En alliant l’IA à la robotisation, certains emplois sont effectivement menacés, mais surtout cela touche toutes les catégories socioprofessionnelles. L’intelligence artificielle impacte aussi bien les métiers d’hôtes que les plus hauts managers des grandes entreprises.

Il est compliqué de quantifier l’impact de l’IA sur les emplois, certaines études montrent que la perte d’emploi sera bien supérieure à la création d’emploi et d’autres études l’annoncent avec plus de modération. Bien que la question reste ouverte, certains secteurs d’activités seront bien plus touchés que d’autres. Il est encore difficile de mesurer les conséquences sur le marché de l’emploi, néanmoins les institutions pourraient être amenées à légiférer afin de freiner l’impact social de l’IA.

Trouver un responsable

C’est un sujet qui fait débat aujourd’hui notamment avec l’arrivée des voitures autonomes. Bien que les taux d’erreur des intelligences artificielles soient bien plus faibles que ceux des humains, ils existent. Le 7 mai 2016, en Floride, une voiture Tesla rentre en collision avec un camion et provoque le décès du conducteur.

Raison de la collision : le ciel était trop éblouissant pour la caméra qui n’a pas su détecter le camion qui était de couleur blanche. La question est donc de savoir qui sera responsable en cas d’accident. La marque Tesla, le conducteur ? De son côté, la marque se défend en indiquant que sa voiture n’est pas une voiture autonome et que son mode Autopilot (le système qui permet au véhicule de s’autoconduire) n’est qu’une aide à la conduite, la faute reviendrait donc au conducteur.
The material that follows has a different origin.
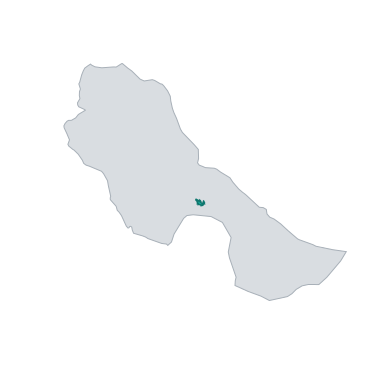 Stopiņu pag., Stopinu, Latvia (highlighted), rotated 217°
{"feature_id": "27541924B13594344549497", "entity_name": "Stopiņu pag.", "entity_type": "district", "adm_level": 2, "iso_a3": "LVA", "parent_name": "Latvia", "parent_adm1": "Stopinu", "projection": "robinson", "projection_center": [24.317, 56.919], "detail": "fine", "context": "in_parent", "style": "filled", "palette": "teal", "viewbox_px": 384, "rotation_deg": 217, "n_neighbors": 0, "source": "geoboundaries", "source_scale": "gbopen_adm2", "svg_char_len": 3623}
<svg xmlns="http://www.w3.org/2000/svg" viewBox="0 0 384 384"><g transform="rotate(217 192 192)"><path d="M281.0,260.1L278.8,259.9L272.4,258.1L267.0,255.4L263.7,251.9L258.1,247.1L254.4,244.6L248.7,241.5L239.1,235.3L235.6,233.8L218.7,231.1L212.6,229.8L206.9,222.7L205.1,218.6L202.3,217.8L199.3,218.7L196.0,219.5L188.5,224.4L186.0,225.1L181.3,225.1L170.3,226.2L165.2,224.4L156.5,222.5L151.8,222.2L147.6,222.2L129.1,220.3L125.7,222.4L122.2,222.8L118.9,219.6L114.8,218.7L110.2,219.8L101.9,219.9L92.1,218.9L79.6,218.1L77.7,218.4L63.8,222.7L60.3,223.3L45.1,230.5L32.9,237.2L31.8,226.5L33.0,205.0L35.0,194.4L43.4,188.2L47.6,183.3L50.2,176.9L51.0,170.9L52.8,166.0L64.9,151.9L74.4,150.3L87.2,146.4L101.4,143.2L104.1,147.3L105.5,150.5L122.5,162.0L126.9,165.9L133.4,179.2L149.4,186.0L161.9,183.9L167.4,180.6L177.4,174.5L181.9,170.1L182.8,165.9L181.0,147.6L178.3,139.7L179.2,134.8L181.0,135.1L185.2,132.7L199.1,128.3L201.9,128.1L205.1,127.2L213.8,123.9L216.7,125.6L219.0,127.7L220.3,127.7L221.0,126.9L220.8,125.6L221.4,124.7L223.9,125.2L234.1,130.7L238.0,132.0L240.7,132.4L243.9,134.9L252.6,136.7L253.7,138.0L254.4,139.7L262.6,146.7L266.3,150.2L273.6,153.4L276.7,154.1L289.3,150.9L292.8,149.7L295.7,149.7L298.7,151.4L305.5,153.7L311.7,154.5L312.8,154.3L318.0,154.5L319.8,155.4L321.2,159.9L327.2,163.4L332.7,166.3L334.1,167.7L334.6,170.3L334.4,173.3L333.7,174.9L331.4,176.7L329.5,181.2L329.4,185.6L326.4,193.1L327.1,193.3L333.7,191.9L335.6,192.7L337.1,194.3L337.7,199.1L340.0,201.2L342.3,204.5L343.1,207.1L347.4,210.2L347.8,212.2L350.6,219.2L351.7,223.3L352.2,226.4L351.0,230.4L350.0,233.1L348.6,232.9L344.8,233.6L338.8,236.9L330.0,244.6L327.7,246.2L325.5,252.1L324.9,252.7L319.7,252.4L318.2,252.3L312.9,252.4L301.4,250.9L297.0,251.9L291.3,257.8L289.0,258.6L282.2,259.4L281.0,260.1Z" fill="#d9dde1" stroke="#a8b0b8" stroke-width="1"/><path d="M179.3,186.1L179.2,186.2L179.0,186.3L178.9,186.3L178.9,186.2L178.6,186.4L178.5,186.5L178.4,186.6L178.2,186.6L177.9,186.8L177.7,186.9L177.3,186.8L177.2,186.8L176.9,186.8L176.9,187.0L176.6,187.3L176.4,187.1L176.3,186.8L176.2,186.9L175.9,187.3L175.8,187.6L175.6,187.6L175.4,187.8L175.4,188.0L175.4,188.3L175.5,188.6L175.4,188.7L175.4,188.9L175.4,189.1L175.5,189.3L175.4,189.3L175.4,189.5L175.4,189.8L175.1,190.0L175.3,190.1L175.2,190.2L175.4,190.5L175.5,190.5L175.9,190.8L176.0,190.8L175.9,190.9L175.8,191.0L176.0,191.1L176.5,191.4L176.7,191.5L176.8,191.6L177.0,191.7L177.3,191.7L177.2,191.4L177.1,191.1L177.0,190.9L176.8,190.7L176.5,190.3L176.4,190.1L176.3,189.9L176.2,189.8L176.3,189.8L176.3,189.7L176.3,189.4L176.2,189.4L176.3,189.2L176.6,189.2L176.6,188.9L176.4,188.9L176.7,188.9L176.9,188.9L177.0,188.9L177.3,188.9L177.5,188.9L177.8,188.9L178.0,188.9L178.4,188.9L178.5,188.9L178.8,188.9L179.0,188.9L179.3,188.9L179.6,189.0L179.8,189.0L180.0,189.1L180.3,189.1L180.2,189.3L179.9,189.5L179.6,189.8L179.9,189.9L180.0,190.0L180.3,190.1L180.5,190.1L180.4,190.0L180.5,190.0L180.5,189.9L180.8,189.8L181.0,189.7L181.1,189.4L181.1,189.2L181.3,189.1L181.5,189.0L181.8,189.0L182.0,189.0L182.3,189.0L182.5,189.0L182.6,188.9L182.8,188.9L183.4,188.8L183.6,188.8L184.0,188.8L184.4,188.5L184.3,188.2L184.2,188.1L184.0,187.9L183.3,187.8L183.0,187.8L182.8,187.7L182.6,187.9L182.5,188.0L182.4,188.1L182.2,188.3L182.3,188.5L182.2,188.6L182.0,188.4L181.9,188.1L181.7,188.1L181.7,187.9L181.5,187.7L181.6,187.1L181.4,187.0L181.2,187.0L181.1,186.9L181.1,186.7L180.9,186.7L180.7,186.6L180.4,186.5L180.4,186.4L180.2,186.3L180.2,186.2L180.1,186.3L180.0,186.2L180.0,186.3L179.9,186.3L180.0,186.3L179.9,186.4L179.8,186.2L179.7,186.2L179.4,186.1L179.3,186.1Z" fill="#14b8a6" stroke="#0f766e" stroke-width="1.5"/></g></svg>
On pourrait aussi élargir cette question à la médecine, les chirurgiens pourraient à l’avenir être assistés par des robots dotés de l’IA. En cas d’erreur de la part de l’IA qui serait responsable, l’IA ou le chirurgien ?

Assurer la sécurité

L’IA est capable d’apprendre à partir d’exemples, d’expérience, d’historique. C’est ce qu’on appelle la base d’apprentissage. Cependant que se passerait-il si l’on venait à modifier la base d’apprentissage ? En mars 2016, Microsoft lance Tay, une IA conversationnelle sur Twitter capable d’apprendre également de ces discussions avec les twittos. Après des débuts prometteurs, les twittos se sont mis à tester les limites de Tay, c’est alors qu’ils l’ont rendue sexiste et raciste. Suite à cela, Microsoft arrête l’expérience.

Suivant l’apprentissage, l’IA peut totalement s’éloigner de son principal objectif et potentiellement adopter un comportement dangereux. Serait-il possible, suite à un piratage informatique par exemple, d’apprendre à une IA capable de conduire un véhicule de manière autonome qu’au feu rouge le véhicule passe et à contrario qu’au feu vert il s’arrête ? Des chercheurs chinois sont ainsi parvenus à piloter une Tesla située à plusieurs kilomètres en s’emparant de son intelligence de bord…

Encadrer les usages

Pour l’instant, la réglementation française ou européenne liée à l’intelligence artificielle est quasi-inexistante, mais les autorités commencent à y réfléchir, à l’image du règlement européen de protection des données (RGPD).

Cette norme européenne qui devrait rentrer en vigueur à partir de mai 2018 stipule l’accord explicite du client afin d’utiliser ses données personnelles. Avec cette exigence, l’étude de l’équipe de Stanford sur l’orientation sexuelle n’aurait pu être réalisée sans l’accord des utilisateurs.

Notons également le vote du Parlement européen du 16 février 2017 qui demande à la Commission européenne d’intervenir sur la législation des robots et de l’intelligence artificielle. La majorité du nombre de voix favorables montre bien l’importance d’anticiper et la nécessité de réglementer (396 pour, 123 contre, 85 abstentions). La réglementation devra justement prendre en compte l’impact social de l’intelligence artificielle, la responsabilité et l’éthique (atteinte à la vie privée).

L’IA a un bel avenir devant elle, destinée à modifier significativement notre quotidien, notre milieu professionnel. Nous ne pourrons pas nous passer d’elle, mais pour que l’IA s’intègre au mieux possible dans notre société il est impératif d’encadrer ses usages. En général, la technologie avance bien plus vite que la législation, mais si nous voulons éviter des dérives il est nécessaire d’anticiper, d’améliorer la sécurité des entreprises et de légiférer dans les prochaines années.